Given that it’s jupyter based, (and julia put the ju in jupyter) I’d think it would be pretty easy actually 🤷
I think some work would need to be done to make the user experience as smooth as the Python version and not spend so much time on compilation, like using PackageCompiler(X) to bake the standard packages into the sysimg. But what’s standard, and how would it handle using different package versions? There might be other reasons I’m missing. The Kaggle team member did post “Supporting multiple languages adds a lot of work for us,” in that thread.
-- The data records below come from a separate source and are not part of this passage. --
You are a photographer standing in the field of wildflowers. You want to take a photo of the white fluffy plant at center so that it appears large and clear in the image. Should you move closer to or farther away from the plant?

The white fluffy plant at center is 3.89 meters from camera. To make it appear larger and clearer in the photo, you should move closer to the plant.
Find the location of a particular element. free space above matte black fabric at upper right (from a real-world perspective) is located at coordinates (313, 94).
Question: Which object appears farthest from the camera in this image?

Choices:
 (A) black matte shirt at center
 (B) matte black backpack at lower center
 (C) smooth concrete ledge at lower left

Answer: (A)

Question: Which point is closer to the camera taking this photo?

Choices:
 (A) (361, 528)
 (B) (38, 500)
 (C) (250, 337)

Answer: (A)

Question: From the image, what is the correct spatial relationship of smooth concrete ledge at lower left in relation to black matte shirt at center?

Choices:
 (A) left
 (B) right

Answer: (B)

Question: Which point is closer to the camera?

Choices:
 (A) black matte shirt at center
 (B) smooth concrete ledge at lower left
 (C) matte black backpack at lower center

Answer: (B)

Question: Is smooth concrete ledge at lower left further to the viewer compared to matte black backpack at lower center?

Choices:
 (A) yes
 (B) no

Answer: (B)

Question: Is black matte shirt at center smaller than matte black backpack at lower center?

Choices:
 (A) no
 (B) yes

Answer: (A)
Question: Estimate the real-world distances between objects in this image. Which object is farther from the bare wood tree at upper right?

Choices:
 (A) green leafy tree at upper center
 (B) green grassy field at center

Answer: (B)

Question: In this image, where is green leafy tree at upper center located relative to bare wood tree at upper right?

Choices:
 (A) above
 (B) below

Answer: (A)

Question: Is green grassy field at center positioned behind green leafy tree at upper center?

I’d wait until Julia has a major ML interface. MLJ looks promising, as soon as MLJ incorporates Knet, Flux, and options for hyper-parameter tuning I expect a lot more widespread use of Julia fro ML. Kaggle support will naturally follow.
What if Julia Computing were to host a ML competition on Kaggle? Maybe that could work.
I think that would be cool, but not sure it’s something julia computing is in a position to spend money on. Might be cheaper to offer a year of free support or something to the kaggle Dev ops team or something…
Or maybe a company using julia (invenia, looking at you!) could sponsor a competition?
It would be good if we can get as many people as possible to chime in on the thread here:
I met the Kaggle CEO - Anthony Goldbloom - last year and he reiterated what the Kaggle staff said in that thread. They did not see sufficient Julia usage when they had support. After their acquisition by Google, they had to redo a lot of their infrastructure and ended up dropping Julia. When the time is right, and there is significant community demand, he said they would certainly revisit it.
A lot has changed in the last 2 years and the Julia community is at least 4-5x larger now.
From what I know, there are quite a few folks there who champion Julia. So it would greatly help for folks here to chime in there. Ideally with a somewhat detailed comment on why you would like to see Julia on Kaggle. Certainly upvote the topic and other comments you agree with at the very least.
The 2021 Kaggle Machine Learning and Data Science survey will close on Monday. It would be great for Julia users to mention their use of Julia in that survey. The latest Stack Overflow survey had the size of the Julia community about a fourth of that of R. If Kaggle sees a trend of the size of the Julia community approaching that of R, it might be a good argument towards including it in the future.